* [PASSAGE]
⟨

JOURNALIST: So just a follow-up on Michelle's. So you didn't
introduce any new elements to the draft and when are you going to introduce
the actual draft?

AMBASSADOR QUINLAN: Very soon.

JOURNALIST: Just because since that you mention the humanitarian
situation is worsening in Syria, why are you not able to introduce any new elements
in this draft?

AMBASSADOR QUINLAN: The focus here in 2165 is access because
access is what the immediate issue is – to get as much humanitarian access to
as many people as we can, as quickly as we can. We believe the model we've put
in place with the appropriate scale up of activity by the UN and its agencies
and other agencies since NGOs and the UN are now working much more closely as
a result of 2165 on cross border access than they did previously, that we have
the potential to improve a lot the amount that's going in. And we'll be moving
very quickly. I mean, we have to adopt this extension of mandate quickly because
it runs out at the beginning of January.

JOURNALIST: On Syria, the Secretary-General's report says,
along with many attacks by the Government, that the international coalition
airstrikes have killed 50 civilians. It's in paragraph 15. And I wonder, one
did it come up? And two, what do you think of that number? Is that kind of acceptable?

And I also wanted to know, on Darfur – you said that the Council will be taking up that report into alleged under-reporting. What's the status of that and have you received a letter from Darfur groups about the rapes in Thabit and will it be circulated, etc?

AMBASSADOR QUINLAN: On Syria, no, the question
did not come up of those deaths. And no deaths of that kind are acceptable.
But the question did not come up, no one raised that particular issue.

On Darfur, yes, we expect there will be discussions. The hold up has been identifying the appropriate briefer. I just wanted to be clear, Matthew, we're talking about the report that the Secretary-General has given the Council access to on alleged misreporting, yes?

Our expectation is that that will be discussed fairly quickly in December. We're not the President in December and don't control the Programme of Work for December – it will be Chad who are very focused on this, of course. That Programme of Work will be discussed on Monday in bilateral meetings, as is usual, with each individual Council Member, and then the Programme will be adopted on the Tuesday. But then we would expect consideration fairly early.

It has simply been a question of trying to identify the right briefer. Someone who knows the detail and is seen as a good, disinterested, if you like – if anyone is disinterested in anything in life – a disinterested briefer. So that's the issue there. Nothing more than that.

On the question of the petition from Darfuri groups – yes, I received that overnight by email. It also was copied to the Secretary-General I notice and Valerie Amos and Under-Secretary-General Hervé Ladsous. I can't speak for their reaction and what they're doing about that yet but in our national capacity as Australia – this was not a formal request to circulate this to the Council – we circulated it to all members today. I expect when we have discussions on UNAMID and Darfur, which are expected to be next week if the Programme of Work that is being talked about is endorsed on Tuesday. I expect that all those elements that are set out – and I have read the petition – they will all be the sorts of issues that we'll be taking up and I have to say a range of them, a number of those issues are precisely what we've been talking about in the Council. No one is happy about what's happening in Darfur, no member of the Council is happy. And when you talk about the rape allegations in particular, we had very candid and forceful discussions about that from the Secretariat – DPKO and others, SRSG Bangura. There was no lack of candour in what they were saying. And I reported to you on that, I think, at the time.

⟩

* [DIRECTIONS FOR THIS TASK]
Reproduce the part of the briefing transcript from "Our expectation is" to "consideration fairly early.". The material after this briefing transcript comes from a separate source.

* [RAW DATA]
⟨

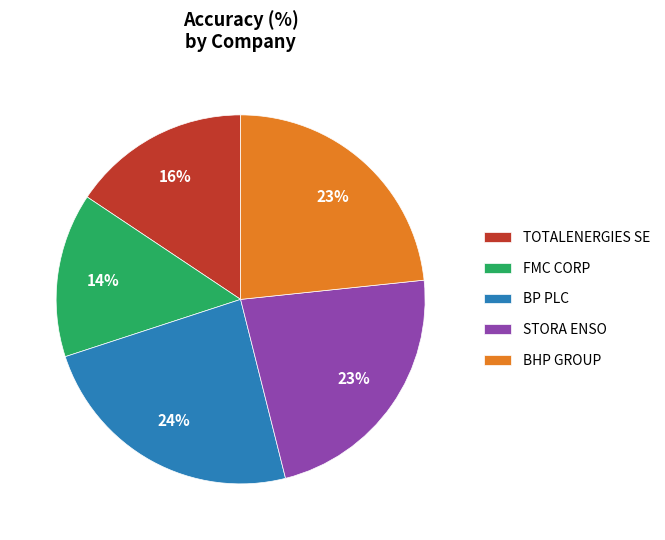

To the nearest percent, what is the combined percentage of BHP GROUP and TOTALENERGIES SE?

39%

⟩

* [TASK OUTPUT]
Our expectation is that that will be discussed fairly quickly in December. We're not the President in December and don't control the Programme of Work for December – it will be Chad who are very focused on this, of course. That Programme of Work will be discussed on Monday in bilateral meetings, as is usual, with each individual Council Member, and then the Programme will be adopted on the Tuesday. But then we would expect consideration fairly early.